Kto w sobotę wygra mecz? Z reguły kibice odpowiadają głośno nazwę ich drużyny. Ale w finale Ligi Mistrzów, między Realem Madryt a Liverpoolem przewidywanie wyniku jest wyjątkowo trudne. Nawet dla tak doskonałego specjalisty jak Jonathan Wilson.
- Nie pamiętam meczu na najwyższym poziomie, o którym mogłem powiedzieć: "Nie mam zielonego pojęcia, co się wydarzy". A to jest właśnie taki mecz zagadka - mówi nam Wilson, słynny brytyjski dziennikarz, autor kilku bestsellerów, m.in. "Anatomia Liverpoolu", "Odwrócona Piramida" oraz "Anioły o brudnych twarzach" (w czerwcu ten ostatni tytuł wyjdzie e Polsce).

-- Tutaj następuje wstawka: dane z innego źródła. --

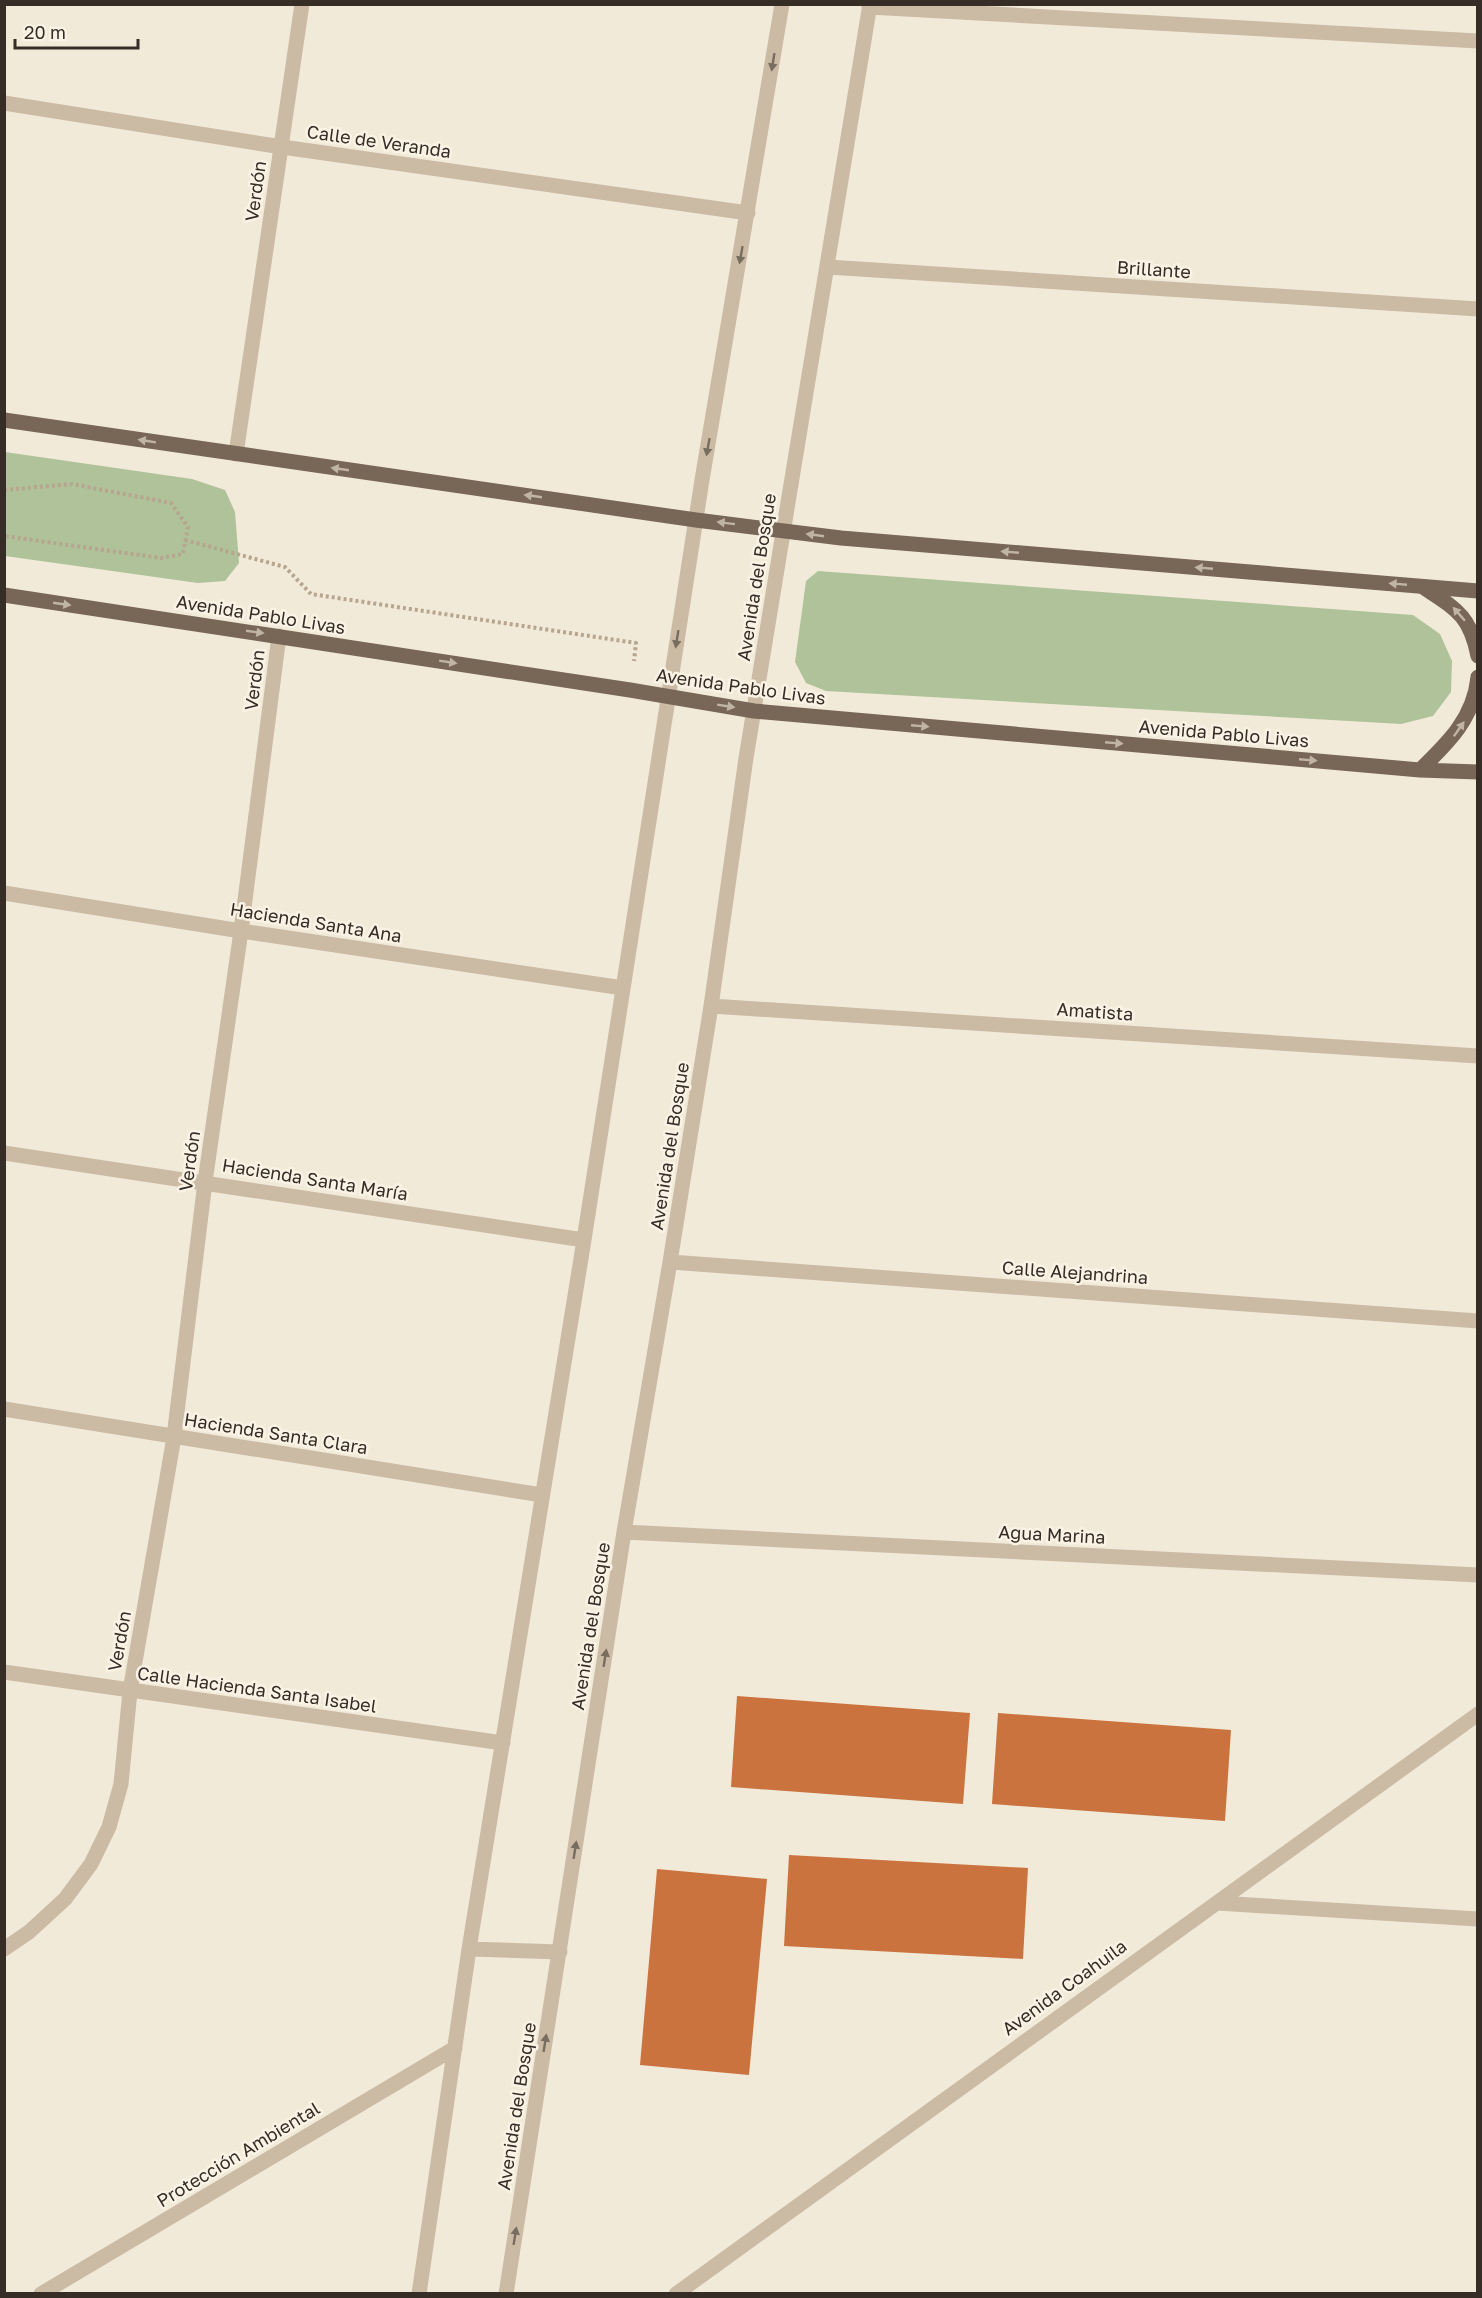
<svg xmlns="http://www.w3.org/2000/svg" width="1482" height="2298" viewBox="0 0 1482 2298" font-family="'Golos Text',sans-serif">
<style>
.green{fill:#afc299}
.building{fill:#ca733f}
.lines{fill:none;stroke-linecap:round;stroke-linejoin:round}
.path{stroke:#b6a58f;stroke-width:4;stroke-dasharray:3 3;stroke-linecap:butt}
.minor{stroke:#cbbba5;stroke-width:15}
.major{stroke:#786657;stroke-width:15}
.oneway{fill:#796d5f}
.oneway2{fill:#c0b4a5}
.labels{text-anchor:middle;dominant-baseline:central;stroke-width:5;stroke-linejoin:round;paint-order:stroke}
.street-label{font-size:18px;fill:#362d26;stroke:#faf3e5}
</style>
<rect width="100%" height="100%" fill="#f2ead9"/>
<path class="green" d="M5,452L192,479L225,490L235,512L239,563L225,581L198,583L5,556Z
M818,571L1413,615L1440,634L1452,661L1451,692L1433,716L1401,724L826,691L806,683L795,662L806,581Z"/>
<path class="building" d="M737,1696L970,1713L963,1804L731,1787Z
M998,1713L1231,1730L1225,1821L992,1804Z
M789,1855L1028,1868L1023,1959L784,1946Z
M657,1869L767,1879L749,2075L640,2065Z"/>
<g class="lines">
<path class="path" d="M4,490L72,484L171,503L188,527L183,554L161,558L4,536
M185,540L285,567L311,594L636,643L634,661"/>
<path class="minor" d="M869,7L1478,41
M4,103L282,147L748,213
M828,267L1478,309
M236,454L302,4
M4,893L241,931L623,988
M711,1006L1478,1056
M4,1153L584,1240
M670,1262L1478,1321
M4,1409L542,1495
M624,1532L1478,1575
M4,1672L503,1743
M1217,1903L1478,1919
M4,1949L29,1932L65,1899L91,1864L109,1827L121,1784L130,1691L174,1437L205,1182L241,931L279,636
M469,1949L560,1952
M41,2294L455,2048
M419,2294L469,1949L584,1240L702,480L782,4
M506,2294L624,1532L670,1262L711,1006L746,758L870,4
M676,2294L1478,1714"/>
<path class="major" d="M4,420L696,520L841,538L1478,591
M1423,587C1456,609 1470,615 1478,656
M4,595L630,690L754,711L1420,770L1478,772
M1420,770C1448,743 1474,718 1478,677"/>
</g>
<defs><path id="oneway-solid" d="M-6-.8H1V-3.2L6.5 0L1 3.2V.8H-6Z" transform="scale(1.5)"/></defs>
<g class="oneway">
<use href="#oneway-solid" transform="translate(773 62) rotate(99)"/>
<use href="#oneway-solid" transform="translate(741 255) rotate(100)"/>
<use href="#oneway-solid" transform="translate(708 447) rotate(100)"/>
<use href="#oneway-solid" transform="translate(677 639) rotate(99)"/>
<use href="#oneway-solid" transform="translate(605 1658) rotate(-81)"/>
<use href="#oneway-solid" transform="translate(575 1850) rotate(-81)"/>
<use href="#oneway-solid" transform="translate(545 2043) rotate(-81)"/>
<use href="#oneway-solid" transform="translate(515 2236) rotate(-81)"/>
</g>
<g class="oneway2">
<use href="#oneway-solid" transform="translate(147 441) rotate(-171)"/>
<use href="#oneway-solid" transform="translate(340 469) rotate(-172)"/>
<use href="#oneway-solid" transform="translate(533 496) rotate(-172)"/>
<use href="#oneway-solid" transform="translate(726 523) rotate(-173)"/>
<use href="#oneway-solid" transform="translate(815 535) rotate(-172)"/>
<use href="#oneway-solid" transform="translate(1010 552) rotate(-175)"/>
<use href="#oneway-solid" transform="translate(1204 568) rotate(-175)"/>
<use href="#oneway-solid" transform="translate(1398 584) rotate(-175)"/>
<use href="#oneway-solid" transform="translate(62 604) rotate(8)"/>
<use href="#oneway-solid" transform="translate(1459 614) rotate(-131)"/>
<use href="#oneway-solid" transform="translate(255 632) rotate(8)"/>
<use href="#oneway-solid" transform="translate(448 662) rotate(9)"/>
<use href="#oneway-solid" transform="translate(726 706) rotate(9)"/>
<use href="#oneway-solid" transform="translate(920 726) rotate(5)"/>
<use href="#oneway-solid" transform="translate(1459 729) rotate(-55)"/>
<use href="#oneway-solid" transform="translate(1114 743) rotate(5)"/>
<use href="#oneway-solid" transform="translate(1308 760) rotate(5)"/>
</g>
<g class="labels">
<g class="street-label">
<text transform="translate(379 141) rotate(8)">Calle de Veranda</text>
<text transform="translate(255 191) rotate(-82)">Verdón</text>
<text transform="translate(1154 269) rotate(4)">Brillante</text>
<text transform="translate(756 577) rotate(-81)">Avenida del Bosque</text>
<text transform="translate(261 614) rotate(9)">Avenida Pablo Livas</text>
<text transform="translate(254 680) rotate(-83)">Verdón</text>
<text transform="translate(741 686) rotate(8)">Avenida Pablo Livas</text>
<text transform="translate(1224 733) rotate(5)">Avenida Pablo Livas</text>
<text transform="translate(316 922) rotate(9)">Hacienda Santa Ana</text>
<text transform="translate(1095 1011) rotate(4)">Amatista</text>
<text transform="translate(669 1146) rotate(-81)">Avenida del Bosque</text>
<text transform="translate(189 1161) rotate(-82)">Verdón</text>
<text transform="translate(315 1179) rotate(9)">Hacienda Santa María</text>
<text transform="translate(1075 1272) rotate(4)">Calle Alejandrina</text>
<text transform="translate(276 1433) rotate(9)">Hacienda Santa Clara</text>
<text transform="translate(1052 1534) rotate(3)">Agua Marina</text>
<text transform="translate(590 1626) rotate(-81)">Avenida del Bosque</text>
<text transform="translate(119 1641) rotate(-80)">Verdón</text>
<text transform="translate(257 1689) rotate(8)">Calle Hacienda Santa Isabel</text>
<text transform="translate(1064 1987) rotate(-36)">Avenida Coahuila</text>
<text transform="translate(516 2106) rotate(-81)">Avenida del Bosque</text>
<text transform="translate(238 2154) rotate(-31)">Protección Ambiental</text>
</g>
</g>
<rect width="1482" height="2298" fill="none" stroke="#362d26" stroke-width="12"/>
<path d="M15 39v9h123v-9" fill="none" stroke="#362d26" stroke-width="3"/>
<text x="24" y="39" font-size="18" fill="#362d26" stroke="#faf3e5" stroke-width="4.5" paint-order="stroke">20 m</text>
</svg>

Kiedyś te dwie drużyny już spotkały się w finale. W 1981 roku Liverpool wygrał 1:0 po bramce Allana Kennedy'ego. Czy taki wynik może się powtórzyć? Dziennikarz nie ma wątpliwości... że nie.
- Może być 6:1 w jedną albo drugą stronę. To dwie drużyny, które są fantastyczne w ataku i koszmarne w obronie. Nie przyjmuję do wiadomości, że mogłoby być 1:0. Liverpool w tym sezonie gra cudownie. Po prostu chce się go oglądać. Na przykład oglądając Manchester City, widzisz dojrzałość, mentalną siłę. W przypadku Liverpoolu jest jakieś szaleństwo, szybkość - mówi.

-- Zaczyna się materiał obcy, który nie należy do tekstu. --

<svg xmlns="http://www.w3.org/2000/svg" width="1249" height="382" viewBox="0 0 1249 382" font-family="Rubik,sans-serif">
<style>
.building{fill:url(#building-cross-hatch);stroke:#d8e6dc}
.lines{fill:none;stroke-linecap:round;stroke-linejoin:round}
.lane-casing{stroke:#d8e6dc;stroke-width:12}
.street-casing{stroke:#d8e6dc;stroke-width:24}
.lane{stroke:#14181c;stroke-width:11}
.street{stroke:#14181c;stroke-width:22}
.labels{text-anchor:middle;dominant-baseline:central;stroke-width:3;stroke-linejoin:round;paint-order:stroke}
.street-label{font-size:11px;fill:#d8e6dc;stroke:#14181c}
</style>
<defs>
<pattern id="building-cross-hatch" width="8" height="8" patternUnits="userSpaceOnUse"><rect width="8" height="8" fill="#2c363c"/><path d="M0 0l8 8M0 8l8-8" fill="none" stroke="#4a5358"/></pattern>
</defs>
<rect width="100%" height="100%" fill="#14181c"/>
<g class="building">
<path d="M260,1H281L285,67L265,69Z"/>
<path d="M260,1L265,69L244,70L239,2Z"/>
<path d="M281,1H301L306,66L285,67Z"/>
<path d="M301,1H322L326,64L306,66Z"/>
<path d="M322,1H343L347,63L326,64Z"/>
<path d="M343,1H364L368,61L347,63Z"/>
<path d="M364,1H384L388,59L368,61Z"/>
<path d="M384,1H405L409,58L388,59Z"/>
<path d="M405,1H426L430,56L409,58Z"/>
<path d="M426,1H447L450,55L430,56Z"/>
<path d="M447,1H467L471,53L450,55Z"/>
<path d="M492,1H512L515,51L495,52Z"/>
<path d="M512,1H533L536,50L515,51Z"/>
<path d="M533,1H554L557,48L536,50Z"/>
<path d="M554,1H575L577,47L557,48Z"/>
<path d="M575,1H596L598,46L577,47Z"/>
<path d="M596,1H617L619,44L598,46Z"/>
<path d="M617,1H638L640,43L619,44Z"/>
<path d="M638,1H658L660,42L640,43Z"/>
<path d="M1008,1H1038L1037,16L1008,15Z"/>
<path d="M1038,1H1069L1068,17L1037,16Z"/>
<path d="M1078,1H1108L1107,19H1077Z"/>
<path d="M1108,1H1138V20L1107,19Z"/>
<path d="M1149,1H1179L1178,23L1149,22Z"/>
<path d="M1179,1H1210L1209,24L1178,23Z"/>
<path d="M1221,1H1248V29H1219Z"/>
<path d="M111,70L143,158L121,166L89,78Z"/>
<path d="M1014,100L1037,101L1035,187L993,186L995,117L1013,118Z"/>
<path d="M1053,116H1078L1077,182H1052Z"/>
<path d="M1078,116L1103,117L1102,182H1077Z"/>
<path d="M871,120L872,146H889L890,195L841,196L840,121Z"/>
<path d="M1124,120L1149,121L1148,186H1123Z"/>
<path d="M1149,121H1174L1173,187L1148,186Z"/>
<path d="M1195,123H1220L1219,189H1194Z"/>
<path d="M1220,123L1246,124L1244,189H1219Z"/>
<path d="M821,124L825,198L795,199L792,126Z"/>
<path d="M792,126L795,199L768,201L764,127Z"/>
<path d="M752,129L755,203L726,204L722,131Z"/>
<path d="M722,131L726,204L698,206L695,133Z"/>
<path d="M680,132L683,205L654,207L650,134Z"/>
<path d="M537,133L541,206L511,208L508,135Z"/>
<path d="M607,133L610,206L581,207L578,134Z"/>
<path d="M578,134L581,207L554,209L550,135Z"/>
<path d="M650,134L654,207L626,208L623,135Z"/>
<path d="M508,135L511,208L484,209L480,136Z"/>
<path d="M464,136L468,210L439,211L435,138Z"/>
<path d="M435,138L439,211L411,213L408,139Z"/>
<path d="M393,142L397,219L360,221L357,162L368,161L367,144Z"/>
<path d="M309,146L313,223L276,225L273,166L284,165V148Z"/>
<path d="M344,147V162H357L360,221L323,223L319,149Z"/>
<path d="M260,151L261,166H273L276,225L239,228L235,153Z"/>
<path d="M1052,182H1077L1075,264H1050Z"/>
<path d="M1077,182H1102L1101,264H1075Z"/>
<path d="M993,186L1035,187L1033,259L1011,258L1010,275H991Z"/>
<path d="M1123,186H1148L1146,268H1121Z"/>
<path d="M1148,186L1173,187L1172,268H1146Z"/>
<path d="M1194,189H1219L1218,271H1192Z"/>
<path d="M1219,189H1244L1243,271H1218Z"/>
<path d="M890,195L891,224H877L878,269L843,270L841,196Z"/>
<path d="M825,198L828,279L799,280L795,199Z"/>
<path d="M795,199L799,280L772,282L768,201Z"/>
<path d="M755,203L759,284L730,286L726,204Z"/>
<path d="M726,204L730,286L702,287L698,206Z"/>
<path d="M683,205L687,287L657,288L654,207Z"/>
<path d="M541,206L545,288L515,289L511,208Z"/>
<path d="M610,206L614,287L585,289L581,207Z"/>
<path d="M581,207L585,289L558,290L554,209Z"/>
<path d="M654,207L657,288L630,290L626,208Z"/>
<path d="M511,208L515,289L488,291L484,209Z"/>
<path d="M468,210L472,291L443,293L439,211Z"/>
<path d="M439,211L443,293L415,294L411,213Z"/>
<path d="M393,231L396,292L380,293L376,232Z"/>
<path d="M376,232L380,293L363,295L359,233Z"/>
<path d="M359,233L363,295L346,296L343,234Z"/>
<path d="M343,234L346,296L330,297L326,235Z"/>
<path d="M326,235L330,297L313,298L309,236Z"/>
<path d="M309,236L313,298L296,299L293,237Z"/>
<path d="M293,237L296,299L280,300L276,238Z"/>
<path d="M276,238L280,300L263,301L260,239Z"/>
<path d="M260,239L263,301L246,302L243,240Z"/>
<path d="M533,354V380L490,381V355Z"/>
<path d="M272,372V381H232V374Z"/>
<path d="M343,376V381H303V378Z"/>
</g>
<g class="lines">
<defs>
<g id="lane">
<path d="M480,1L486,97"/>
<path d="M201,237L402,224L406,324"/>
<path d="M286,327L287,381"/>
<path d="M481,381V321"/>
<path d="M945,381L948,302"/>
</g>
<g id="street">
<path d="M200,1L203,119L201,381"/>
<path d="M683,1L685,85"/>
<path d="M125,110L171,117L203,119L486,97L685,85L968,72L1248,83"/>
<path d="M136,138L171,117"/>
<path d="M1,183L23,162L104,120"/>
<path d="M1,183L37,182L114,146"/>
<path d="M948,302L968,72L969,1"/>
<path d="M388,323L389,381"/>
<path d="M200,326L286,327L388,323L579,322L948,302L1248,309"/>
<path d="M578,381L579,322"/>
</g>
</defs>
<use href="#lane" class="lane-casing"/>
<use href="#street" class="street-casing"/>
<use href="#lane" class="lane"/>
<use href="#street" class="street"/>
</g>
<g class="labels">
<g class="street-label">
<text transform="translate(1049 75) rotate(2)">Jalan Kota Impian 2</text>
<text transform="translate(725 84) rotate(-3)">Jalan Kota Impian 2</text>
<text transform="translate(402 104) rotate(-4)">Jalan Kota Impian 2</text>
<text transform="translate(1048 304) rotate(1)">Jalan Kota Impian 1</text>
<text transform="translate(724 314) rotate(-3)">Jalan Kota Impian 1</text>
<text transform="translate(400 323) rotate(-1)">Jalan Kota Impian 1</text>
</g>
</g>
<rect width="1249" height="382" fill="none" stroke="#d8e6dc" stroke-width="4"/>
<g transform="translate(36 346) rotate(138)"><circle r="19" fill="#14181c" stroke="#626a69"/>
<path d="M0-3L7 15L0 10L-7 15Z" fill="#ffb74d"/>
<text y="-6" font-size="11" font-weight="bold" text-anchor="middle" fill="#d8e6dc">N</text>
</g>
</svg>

Obie drużyny mają atuty ale mają też słabości.
- A więc jest tu szybkość, przebojowość, a przecież Real miał poważne problemy ze starym Bayernem i tylko fatalny błąd bramkarza dał im awans. A z drugiej strony oglądasz mecz Roma - Liverpool i widzisz, że na Liverpoolu nie można polegać, nie można w ciemno przewidzieć wyniku tej drużyny - dodaje Wilson.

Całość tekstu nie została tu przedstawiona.